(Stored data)
◆ ◆ ◆ ◆
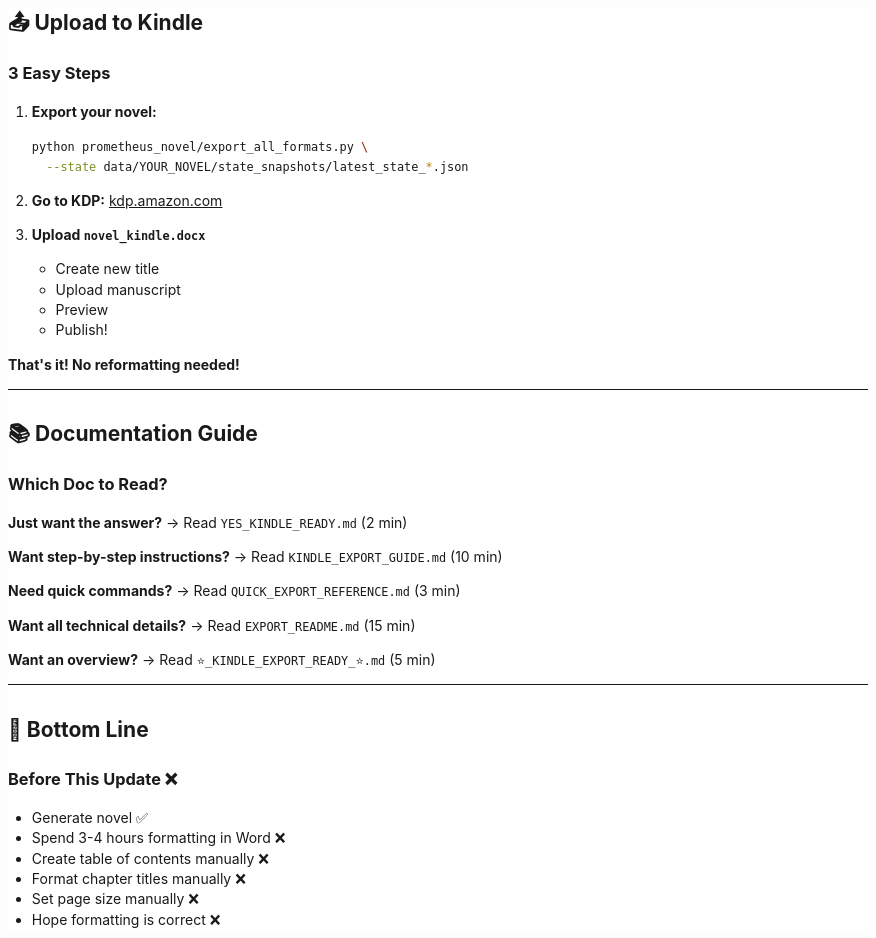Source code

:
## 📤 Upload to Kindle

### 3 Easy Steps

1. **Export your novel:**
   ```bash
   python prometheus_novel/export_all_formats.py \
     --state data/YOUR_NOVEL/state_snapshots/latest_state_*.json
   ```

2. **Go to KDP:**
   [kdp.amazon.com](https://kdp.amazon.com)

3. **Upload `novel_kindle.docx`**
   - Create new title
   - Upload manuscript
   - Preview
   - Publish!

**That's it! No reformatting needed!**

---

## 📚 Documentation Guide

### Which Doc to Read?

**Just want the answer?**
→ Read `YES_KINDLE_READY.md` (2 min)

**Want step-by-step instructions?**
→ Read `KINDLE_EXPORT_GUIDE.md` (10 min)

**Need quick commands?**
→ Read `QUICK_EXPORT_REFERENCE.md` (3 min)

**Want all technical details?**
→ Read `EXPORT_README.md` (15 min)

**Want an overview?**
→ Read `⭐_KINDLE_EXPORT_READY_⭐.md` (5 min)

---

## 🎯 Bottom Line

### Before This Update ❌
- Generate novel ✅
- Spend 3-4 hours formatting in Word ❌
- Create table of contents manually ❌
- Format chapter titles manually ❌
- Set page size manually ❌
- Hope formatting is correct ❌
◆ ◆ ◆ ◆
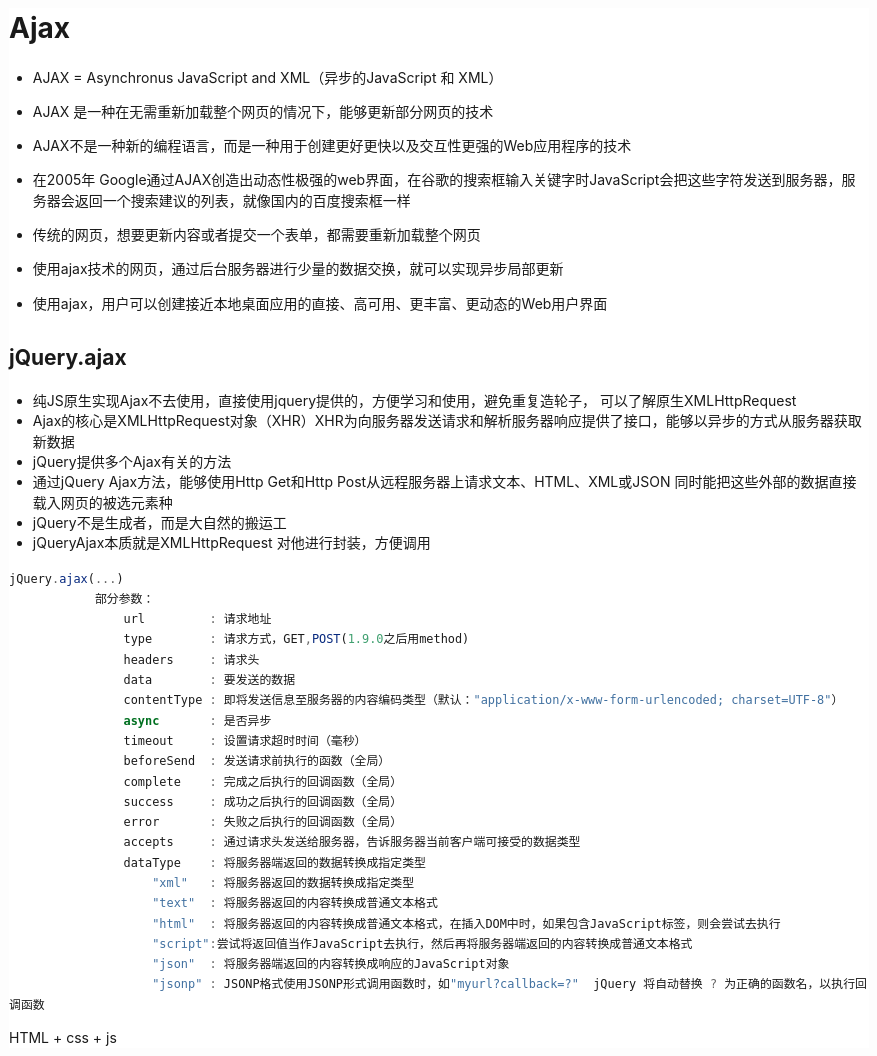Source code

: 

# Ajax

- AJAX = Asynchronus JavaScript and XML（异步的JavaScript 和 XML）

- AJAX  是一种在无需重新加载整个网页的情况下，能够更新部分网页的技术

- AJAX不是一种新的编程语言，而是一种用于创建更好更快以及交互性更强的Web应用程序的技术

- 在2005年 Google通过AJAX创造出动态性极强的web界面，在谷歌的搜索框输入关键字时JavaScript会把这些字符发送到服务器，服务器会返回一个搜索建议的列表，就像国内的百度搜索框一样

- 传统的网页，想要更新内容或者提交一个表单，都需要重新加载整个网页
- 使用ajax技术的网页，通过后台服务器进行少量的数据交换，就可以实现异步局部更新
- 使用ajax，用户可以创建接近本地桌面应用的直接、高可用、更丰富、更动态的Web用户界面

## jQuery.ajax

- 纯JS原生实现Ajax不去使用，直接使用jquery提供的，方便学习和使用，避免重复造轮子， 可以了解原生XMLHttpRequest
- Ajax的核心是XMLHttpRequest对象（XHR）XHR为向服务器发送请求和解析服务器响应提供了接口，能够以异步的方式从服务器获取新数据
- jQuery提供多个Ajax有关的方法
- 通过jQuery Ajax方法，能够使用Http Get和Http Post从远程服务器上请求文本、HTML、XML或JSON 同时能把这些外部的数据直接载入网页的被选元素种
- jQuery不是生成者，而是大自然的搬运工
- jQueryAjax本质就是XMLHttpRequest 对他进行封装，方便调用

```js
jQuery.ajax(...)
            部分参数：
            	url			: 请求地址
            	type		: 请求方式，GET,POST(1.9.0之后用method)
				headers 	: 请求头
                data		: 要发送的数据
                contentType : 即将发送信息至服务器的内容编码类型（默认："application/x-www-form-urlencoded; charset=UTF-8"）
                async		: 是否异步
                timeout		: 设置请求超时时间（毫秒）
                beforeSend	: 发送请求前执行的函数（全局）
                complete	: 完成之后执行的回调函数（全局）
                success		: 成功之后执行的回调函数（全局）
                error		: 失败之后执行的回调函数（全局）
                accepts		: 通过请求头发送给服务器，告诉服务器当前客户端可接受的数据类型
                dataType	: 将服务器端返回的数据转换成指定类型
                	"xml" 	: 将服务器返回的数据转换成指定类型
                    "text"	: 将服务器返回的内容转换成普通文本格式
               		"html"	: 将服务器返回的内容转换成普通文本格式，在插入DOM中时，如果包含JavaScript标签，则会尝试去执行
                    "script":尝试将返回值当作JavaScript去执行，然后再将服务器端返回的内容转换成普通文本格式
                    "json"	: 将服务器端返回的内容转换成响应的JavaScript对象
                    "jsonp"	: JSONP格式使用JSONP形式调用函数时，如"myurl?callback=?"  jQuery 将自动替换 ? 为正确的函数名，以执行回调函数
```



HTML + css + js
◆ ◆ ◆ ◆
TASK → Across the records above, show each line containing the word "Create".

WRITTEN REPLY →
   - Create new title
- Create table of contents manually ❌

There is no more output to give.